I’m interested in world philosophy and have tried to make sense of what I have read thus far on my own, mainly as regards secure foundation, or central axis, upon which to gradually build some kind of understanding.
So I would like to state what I view as my natural, “firm beliefs” on some subjects and some impressions I have formed from what I have unsystematically read thus far.
What I ask is some guidance on what I should systematically study in order to further explore my “firm beliefs” in the writings of like-minded thinkers or possibly alter them for good reason. For I believe that everyone belongs to some great school of philosophy, but I am at a loss as to which one is mine! So some of the following points are also the reasons why I throw myself out of the ways of philosophy every time I re-try to get in:
Our human minds have an in-born way to perceive time, space, natural numbers and basic shapes like straight & curved lines. These perceptions are the same for all humans, and not based on experience; we did nothing to build them. Euclidean geometry and Newtonian mechanics are examples of human agreement on objective grounds. I find them possessing a natural, and for geometry a-priori, beauty.
Our minds also have a wealth of like-dislike tendencies that differ from each other’s.
Which of these are in-born and which not, is a basic question.Empiricism is awfully outward-centered.

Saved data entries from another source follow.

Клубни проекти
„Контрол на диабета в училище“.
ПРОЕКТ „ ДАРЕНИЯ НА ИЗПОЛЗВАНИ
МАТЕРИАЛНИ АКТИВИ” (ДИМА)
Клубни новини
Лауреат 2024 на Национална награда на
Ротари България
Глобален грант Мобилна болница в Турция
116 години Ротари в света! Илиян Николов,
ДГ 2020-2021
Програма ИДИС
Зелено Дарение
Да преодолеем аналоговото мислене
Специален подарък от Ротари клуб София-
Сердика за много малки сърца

Rationalism is awfully inward-centered.
The mere fact that we can perceive ourselves as existing is mind-boggling, to say the least.By an in-born preference, I believe that the universe has a creator, an intelligence that has guided and still guides the movements & groupings of matter and all other parts of it. I can understand that others may disagree. At times, I think that it would be nice to believe that “the world was made by random variations in the moves of particles” and leave it there, but then comes the issue that a situation where moving particles present themselves, moreover being capable of varying their movements, requires an explanation. This I prefer to wrap-up and name “creator’s power and intelligence” without bothering for further explanation, exactly as I take natural numbers for granted without feeling an urge to construct them from something simpler as Frege did.

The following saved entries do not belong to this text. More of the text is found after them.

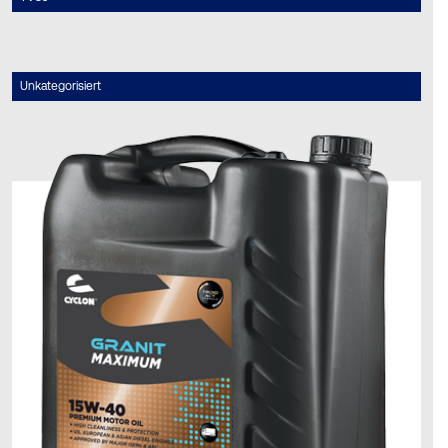
Unkategorisiert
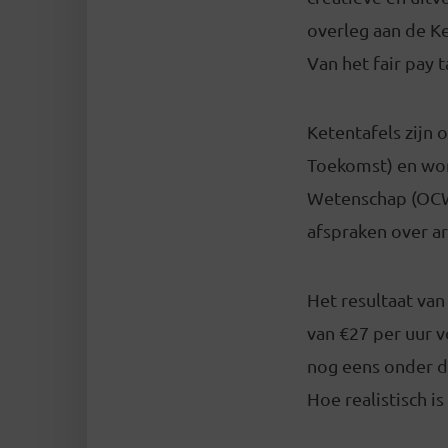
overleg aan de Ke
Van het fair pay 
Ketentafels zijn
Toekomst) en wor
Wetenschap (OCW)
afspraken over ar
Het resultaat van
van €27 per uur vo
nog eens onder de
Hoe realistisch is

I do not feel an urge to explicitly pray to the creator and ask him for help, but his mysterious existence is always around. Otherwise the world would not be an orderly place. Despite all evil, the universe is a single being constantly at work, aiming at harmonizing itself into further, new, untried clusters of beauty. Whether these views are based on some inborn weaknesses of my type of mind, is an interesting question.
Between the intelligent creator and creation itself, there is a mysterious gap. Many thinkers have tried to bridge it by elaborating on various facets and presumed qualities of it, invoking “undifferentiated one-ness”, “unmoved mover”, “hierarchies of sub-creators”, or some fanciful quantum-like zero-infiniteness of absolute non-existence! But what has been offered is, at best, high-quality literary fiction, admittedly capable of moving one to tears, as in Plato’s case; and at times passionately defended as if it were the outcome of sharp & heightened perception; but it is only an in-born aesthetic preoccupation of an individual, its “objectivity” easily demolished by anyone who happens not to be fascinated by it.

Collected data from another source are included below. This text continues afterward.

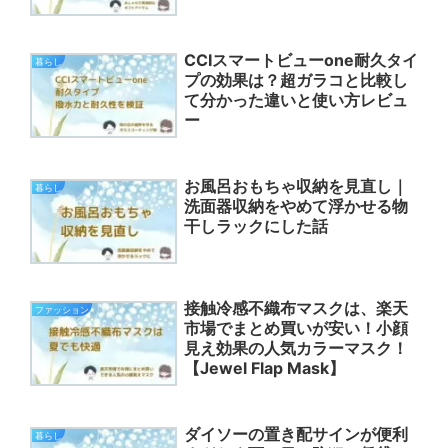
CCIスマートビューone耐久タイ
暮らし
プの効果は？超ガラコと比較し
て分かった違いと使い方レビュ
ー
お風呂おもちゃ収納を見直し｜
暮らし
洗面器収納をやめて浮かせる物
干しラックにした話
接触冷感不織布マスクは、楽天
ファッション
市場でまとめ買いが安い！小顔
見え効果の人気カラーマスク！
【Jewel Flap Mask】
ダイソーの置き配サインが便利
暮らし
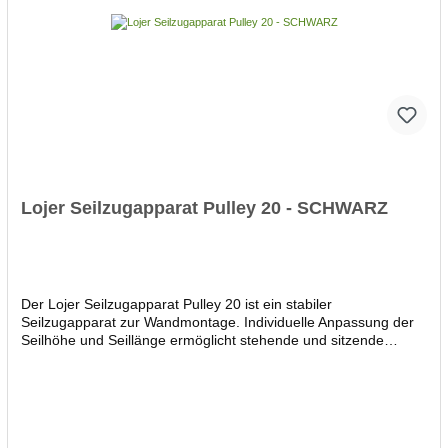
sorgen Sie für eine geeignete Haltemöglichkeit.
Lojer Seilzugapparat Pulley 20 - SCHWARZ
Der Lojer Seilzugapparat Pulley 20 ist ein stabiler
Seilzugapparat zur Wandmontage. Individuelle Anpassung der
Seilhöhe und Seillänge ermöglicht stehende und sitzende
Übungen. Gewichtsstapel mit Schutzverkleidung bestehend aus
2 x 0,5 kg und 19 x 1 kg erlaubt Gewichtsabstufungen von 0,5
bis 20 kg maximales Zuggewicht besonders geräuscharm und
laufruhig durch kugelgelagerte Rollen vielseitiger Zuggriff im
Lieferumfang zugelassen nach MPG Gesamtgewicht: 50 kg
Maße (H x B x T): 230 x 32 x 32 x cm Die Wandmontage muss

But further still, whether a high-quality imaginary construction has the power to affect objective reality, is an old, interesting, and occult-like question.How can we discern whether what I have named “aesthetic preoccupation” happens to be an individual’s genuine, objective immersion in the object of enquiry, a peak experience wherefrom he later communicates only some faint remains? This procedure could be very delicate and with innumerable nuances.
We are still at the beginnings of philosophy. If our enquiry is non-numerical, no rigorous conclusion can be reached, only a variety of mental experiences. Still, it is a worthy effort.
Given the above beliefs, which writers do endorse them or fight against them or address them in some other coherent way? Maybe I should embark on a serious study of the history of world philosophy, but in the face of such a complex task, I would be grateful for any time-saving, focused suggestions from like-minded and more experienced workers on the ways of philosophy.